§ **REQUIREMENTS**
(1) Decide whether each of the following statements agrees with the court opinion on unemployment compensation. Answer yes or no for each, and quote the deciding words of that opinion. (a) The appellate court adopts the trial judge's written judgment as part of its opinion. (b) The lease in the case at bar set a fixed rental. (c) The declared public policy sets aside reserves for persons unemployed through their own fault.
(2) Carry on the court opinion on unemployment compensation from its final sentence.

§ **SOURCE**
In the passage of this act the legislature saw fit to express in unmistakable terms the public policy of the State with reference to this legislation. We think it well for our appellate courts, in passing upon the cases arising under this law, to keep the expressions of the legislature uppermost in mind in order that they may better understand the intent of the legislature in applying the provisions of the act to the facts of each case as they are presented. For this reason we quote section 2 of the act (Ga. L. 1937, p. 807; Ga. Code Ann., § 54-602): "As a guide to the interpretation and application of this chapter, the public policy of this State is declared to be as follows: Economic insecurity due to unemployment is a serious menace to the health, morals, and welfare of the people of *Page 721 this State. Involuntary unemployment is therefore a subject of general interest and concern, which requires appropriate action by the legislature to prevent its spread and to lighten its burden which now so often falls with crushing force upon the unemployed worker or his family. The achievement of social security requires protection against the greatest hazard of our economic life. This can be provided by encouraging employers to provide more stable employment and by the systematic accumulation of funds during periods of employment to provide benefits for periods of unemployment, thus maintaining purchasing power and limiting the serious social consequences of poor relief assistance. The legislature, therefore, declares that in its considered judgment the public good, and the general welfare of the citizens of this State require the enactment of this measure, under the police powers of the State, for the compulsory setting aside of unemployment reserves to be used for the benefit of persons unemployed through no fault of their own."
The trial judge in passing on the motion for a new trial reduced his judgment to writing. So well did he cover the salient facts and so cogent is his reasoning in applying the law to the facts that we feel justified in copying it here in the main, and adopting it as a part of this opinion. Here it is: "Counsel for the plaintiff earnestly insists that section 19 (h) (6) of the act is applicable in this case, and that employees of Stephenson and Mason receive `wages' as defined in section 19 (n) of the act. The question, so far as this section of the act is concerned, may also be stated: `Were services performed by the employees of Stephenson and Mason for the [Union Dry Goods Company] for wages?' This court is bound by the decision of the Court of Appeals in the case of Huiet v. Great Atlantic Pacific Tea Co., 66 Ga. App. 602 (18 S.E.2d 693) which case dealt with the very section now under consideration. As was stated in the A. P. case, it may likewise be stated in this case: `There is no evidence of subterfuge, no circumvention, no scheme not to comply with the law.' The parties to the present case find themselves honestly disagreeing as to whether or not the act covers the work of certain employees performed in the Union Dry Goods Company Building. It is well established that the consideration for a lease may either be a fixed rental, as was true in the A. P. case, or it may take the form of a percentage of the gross business done, as in the case at bar. Indeed, *Page 722 the modern method of preparing lease contracts is to provide for a rental based upon the gross volume, or upon the success of the business, with some fixed guaranteed minimum rent. Therefore, it must be said in this case, as was true in the A. P. case, that services were not performed for wages for the [Union Dry Goods Company]. The lessees merely paid rent to the lessor and wages to their employees. Having come to the conclusion that services were not performed for wages, in the employment of the [company], then subsections A, B, and C become immaterial, although it is my opinion, and I believe it would be conceded by counsel for the defendant, that the [company] has been unable to prove either of the subsections. I have given due consideration to the case of Young v. Bureau of Unemployment Compensation,63 Ga. App. 130 (10 S.E.2d 412), and Brewster v. Huiet,69 Ga. App. 593 (26 S.E.2d 198), but nothing in these cases changes my view of the applicability of the A. P. case.

§ **DATASET EXCERPT**
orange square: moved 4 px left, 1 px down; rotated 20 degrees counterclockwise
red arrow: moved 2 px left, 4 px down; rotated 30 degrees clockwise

§ **SOLVED PROBLEMS**
(1)
(a) Yes: "adopting it as a part of this opinion."
(b) No: "or it may take the form of a percentage of the gross business done, as in the case at bar."
(c) No: "for the benefit of persons unemployed through no fault of their own."

(2)
"Counsel for the plaintiff also insists on the proposition that regardless of whether section 19 (h) (6) is applicable in this case, that section 19 (f) (2) of the act applies, and that in either event, for the purpose of the unemployment compensation act [Union Dry Goods Company] is deemed to employ each of the individuals in both of the leased departments. When one bears in mind the common-law meaning of the relationship of master and servant, it is most difficult to construe the relationship of employees of Stephenson and Mason to the Union Dry Goods Company as being one of employment; but in construing the Georgia unemployment compensation act, the court must bear in mind the beneficial purpose for which the act was enacted, and also is bound by the statutory definition of the various words in the act. `In determining the meaning of the word "employment" as used in the unemployment compensation act, the Supreme Court of Appeals was bound by the statutory definition of that word in the act, rather than by the common-law meaning of the master and servant relation.' Life Casualty Ins. Co. v. Unemployment Commissioner, 178 Va. 46 (16 S.E.2d 357). `The courts, as well as the administrator of the unemployment law, in construing and applying the provisions of such law must liberally construe and apply such law in the light of the public policy of this State, as declared in section 2 of the act. The courts shall be guided by the fact that the *Page 723 unemployment compensation law is intended to provide some income for persons who are, without fault of their own, temporarily out of employment.' Young v. Bureau of Unemployment Compensation, supra.
"In reviewing the evidence in this case, I am forced to the conclusion that [Union Dry Goods Company] is not in the business of leasing department, but it is in the business of operating a modern and up-to-date department store. The shoe department is but another one of its units comprising the whole. It is admitted by the defendant that the only reason the shoe department is not operated directly is because experience proves that the method of operating by lease is more profitable to the [company]. . . In applying the factual findings in this case to section 19 (f) (2) of the act, it is necessary at all times to bear in mind the decision. . . in the case of Jeffreys-McElrath ManufacturingCo. v. Huiet, 196 Ga. 710 (27 S.E.2d 385), for that is the only case in Georgia dealing with this section of the act. The case of the A. P. Tea Company, supra, is not in point so far as this section of the act is concerned, because the court in that case, in declaring that the prerequisite finding of `employment' could not be established, dealt only with section 19 (h) (6), as employment is defined in that section, and did not have before it section 19 (f) (2) of the act; thus failing to invoke the definition of employment as contained in that section.
"As was stated . . in the Jeffreys-McElrath case, at page 719, `While there may have been other purposes inducing the enactment of this section (referring to section 19 (f) (2)), it seems to us that at least one purpose was to prevent owners of large unitary businesses from breaking them up into small operations, and thereby defeating the objects intended by the General Assembly.'
"While it is true that no fraud or subterfuge has been practiced in this case, and the parties are absolutely honest, the effect of exempting these employees from the provisions of the act would serve the same purpose; that is, to permit one with the best of intentions to discontinue operating his large unitary business directly, and to operate it by contracting with various managers through leases, would have the same undesirable effect, regardless of the bona fide nature of the transaction. The very purpose of section 19 (f) (2) is to protect all of the employees of a unitary *Page 724 business, whether or not each department has fewer than eight employees, provided the business is an employing unit.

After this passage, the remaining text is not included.